Dr. Patrick J. Smith, Department of Mechanical Engineering, University of Sheffield, said his research group isn’t seeing much growth at the moment. “Currently, our main areas of research are inkjet printed composites and tissue engineering,” Dr. Smith said. “Printed electronics is still an area we’re exploring, but it’s not our main focus. The field, to me, seems as though it’s in a steady state phase.”
“We have been seeing tremendous growth within the field, through the number of inquiries coming through our center for assistance in prototyping products and demonstration of higher volume production capabilities,” said Dr. Margaret Joyce, professor in the Department of Chemical and Paper Engineering at Western Michigan University and director of WMU’s Center for the Advancement of Printed Electronics (CAPE).
“Flexible and printed electronics will be one of the most important components to realize consumer products needed for IoTs,” said Dr. Takao Someya, Department of Electrical and Electronic Engineering, School of Engineering, the University of Tokyo.
Prof. Poopathy Kathirgamanathan, chair professor of Electronic Materials Engineering at Brunel University, said that flexible OLEDs are of particular interest, adding that the outlook is excellent for the field.
“At the CHN in Boston, our corporate R&D collaborations are mostly focused on flexible and printed electronics that will be used for the Internet of Things (IOT) and for advanced sensors,” said Eric S. Howard, corporate and outreach manager, NSF Center for High-rate Nanomanufacturing at Northeastern University. “The private sector and the government have made major investments in studying the fundamental properties of nanoparticles and nanowires over the last decade, but integration and application of nanomaterials into new electronic device platforms is disappointingly slow. This is why we feel there is a need for nanoscale printing technologies that are high-rate, have the ability to use many nanomaterials and are capable of printing heterogeneous structures.”
“Printed electronics will transform electronics in a revolutionary way, much as the transistor radio did in the 1960s. It will fundamentally change the way people interact with electronics,” said Craig Armiento, director of the Printed Electronics Research Collaborative (PERC) and co-director of the Raytheon-UMass Lowell Research Institute (RURI) at the University of Massachusetts Lowell.
“The concept of Additive Manufacturing, or AM, has been embraced by the defense industry for the construction of metal and plastic mechanical parts.
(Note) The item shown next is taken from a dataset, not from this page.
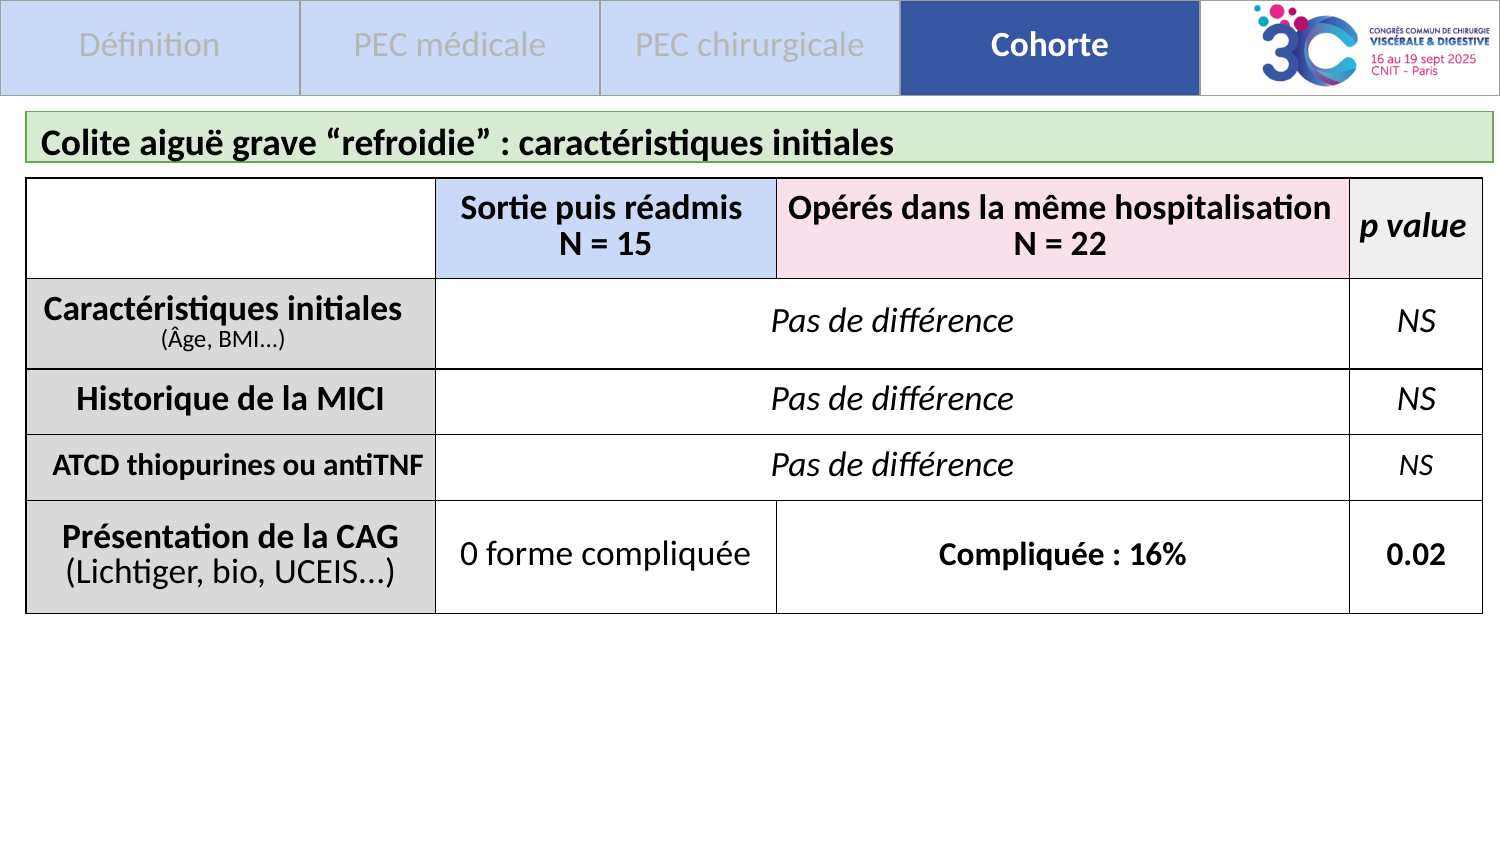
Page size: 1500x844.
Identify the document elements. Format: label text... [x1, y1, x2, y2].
Now, interest is building in using the concepts of AM in producing electronics. Printed electronics will both allow for rapid prototyping and the manufacturing of electronic solutions that are lightweight, flexible and wearable instead of rigid circuit boards. While there are many organizations pursuing printed electronics, we have initially focused applications that are relevant to defense. This technology will be easily extendable to other industries, including medicine and logistics.”